Task material:
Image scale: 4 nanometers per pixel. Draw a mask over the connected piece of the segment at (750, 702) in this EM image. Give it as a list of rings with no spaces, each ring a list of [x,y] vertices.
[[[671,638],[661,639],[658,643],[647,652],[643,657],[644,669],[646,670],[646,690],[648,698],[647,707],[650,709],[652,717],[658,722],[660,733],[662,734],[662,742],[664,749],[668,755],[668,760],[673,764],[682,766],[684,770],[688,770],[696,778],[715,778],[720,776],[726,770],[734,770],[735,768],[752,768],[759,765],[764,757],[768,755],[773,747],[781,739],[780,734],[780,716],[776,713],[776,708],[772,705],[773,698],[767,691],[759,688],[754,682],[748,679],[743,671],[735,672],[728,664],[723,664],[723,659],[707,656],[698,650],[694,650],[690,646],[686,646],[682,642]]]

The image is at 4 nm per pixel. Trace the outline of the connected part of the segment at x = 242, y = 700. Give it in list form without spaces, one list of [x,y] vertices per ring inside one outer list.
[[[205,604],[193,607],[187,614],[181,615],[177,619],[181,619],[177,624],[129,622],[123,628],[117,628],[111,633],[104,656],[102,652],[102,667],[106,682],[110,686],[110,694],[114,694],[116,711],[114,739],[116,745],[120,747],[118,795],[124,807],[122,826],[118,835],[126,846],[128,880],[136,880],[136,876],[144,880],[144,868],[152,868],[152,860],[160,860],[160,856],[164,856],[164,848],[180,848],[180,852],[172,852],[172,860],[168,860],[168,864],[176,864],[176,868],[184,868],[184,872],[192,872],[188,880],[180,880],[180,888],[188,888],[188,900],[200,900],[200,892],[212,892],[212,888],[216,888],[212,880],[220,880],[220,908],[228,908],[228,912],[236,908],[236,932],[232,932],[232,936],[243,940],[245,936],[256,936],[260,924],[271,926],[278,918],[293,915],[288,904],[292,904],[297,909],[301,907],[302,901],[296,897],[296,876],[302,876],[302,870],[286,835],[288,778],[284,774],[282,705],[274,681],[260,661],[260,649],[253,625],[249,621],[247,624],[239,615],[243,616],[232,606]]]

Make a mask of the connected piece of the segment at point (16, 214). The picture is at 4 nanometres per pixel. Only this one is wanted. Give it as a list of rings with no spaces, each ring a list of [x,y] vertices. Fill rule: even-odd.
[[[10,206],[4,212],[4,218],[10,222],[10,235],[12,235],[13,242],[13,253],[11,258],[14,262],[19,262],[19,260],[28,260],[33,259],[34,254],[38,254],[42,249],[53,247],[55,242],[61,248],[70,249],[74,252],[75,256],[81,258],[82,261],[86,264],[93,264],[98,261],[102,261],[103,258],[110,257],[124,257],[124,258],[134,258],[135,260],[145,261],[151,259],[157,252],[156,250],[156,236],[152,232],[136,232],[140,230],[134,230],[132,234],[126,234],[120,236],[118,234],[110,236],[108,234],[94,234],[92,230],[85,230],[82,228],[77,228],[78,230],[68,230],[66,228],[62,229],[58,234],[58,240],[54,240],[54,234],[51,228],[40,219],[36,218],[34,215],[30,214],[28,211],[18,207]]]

Requirement: For every record above, print an exact copy.

Answer space:
Image scale: 4 nanometers per pixel. Draw a mask over the connected piece of the segment at (750, 702) in this EM image. Give it as a list of rings with no spaces, each ring a list of [x,y] vertices.
[[[671,638],[661,639],[658,643],[647,652],[643,657],[644,669],[646,670],[646,690],[648,698],[647,707],[650,709],[652,717],[658,722],[660,733],[662,734],[662,742],[664,749],[668,755],[668,760],[673,764],[682,766],[684,770],[688,770],[696,778],[715,778],[720,776],[726,770],[734,770],[735,768],[752,768],[759,765],[764,757],[768,755],[773,747],[781,739],[780,734],[780,716],[776,713],[776,708],[772,705],[773,698],[767,691],[759,688],[754,682],[748,679],[743,671],[735,672],[728,664],[723,664],[723,659],[707,656],[698,650],[694,650],[690,646],[686,646],[682,642]]]

The image is at 4 nm per pixel. Trace the outline of the connected part of the segment at x = 242, y = 700. Give it in list form without spaces, one list of [x,y] vertices per ring inside one outer list.
[[[205,604],[193,607],[187,614],[181,615],[177,619],[181,619],[177,624],[129,622],[123,628],[117,628],[111,633],[104,656],[102,652],[102,667],[106,682],[110,686],[110,694],[114,694],[116,711],[114,739],[116,745],[120,747],[118,795],[124,807],[122,826],[118,835],[126,846],[128,880],[136,880],[136,876],[144,880],[144,868],[152,868],[152,860],[160,860],[160,856],[164,856],[164,848],[180,848],[180,852],[172,852],[172,860],[168,860],[168,864],[176,864],[176,868],[184,868],[184,872],[192,872],[188,880],[180,880],[180,888],[188,888],[188,900],[200,900],[200,892],[212,892],[212,888],[216,888],[212,880],[220,880],[220,908],[228,908],[228,912],[236,908],[236,932],[232,932],[232,936],[243,940],[245,936],[256,936],[260,924],[271,926],[278,918],[293,915],[288,904],[292,904],[297,909],[301,907],[302,901],[296,897],[296,876],[302,876],[302,870],[286,835],[288,778],[284,774],[282,705],[274,681],[260,661],[260,649],[253,625],[249,621],[247,624],[239,615],[243,616],[232,606]]]

Make a mask of the connected piece of the segment at point (16, 214). The picture is at 4 nanometres per pixel. Only this one is wanted. Give it as a list of rings with no spaces, each ring a list of [x,y] vertices. Fill rule: even-odd.
[[[10,206],[4,212],[4,218],[10,222],[10,235],[12,235],[13,242],[13,253],[11,258],[14,262],[19,262],[19,260],[28,260],[33,259],[34,254],[38,254],[42,249],[53,247],[55,242],[61,248],[70,249],[74,252],[75,256],[81,258],[82,261],[86,264],[93,264],[98,261],[102,261],[103,258],[110,257],[124,257],[124,258],[134,258],[135,260],[145,261],[151,259],[157,252],[156,250],[156,236],[152,232],[136,232],[140,230],[134,230],[132,234],[126,234],[120,236],[118,234],[110,236],[108,234],[94,234],[92,230],[85,230],[82,228],[77,228],[78,230],[68,230],[66,228],[62,229],[58,234],[58,240],[54,240],[54,234],[51,228],[40,219],[36,218],[34,215],[30,214],[28,211],[18,207]]]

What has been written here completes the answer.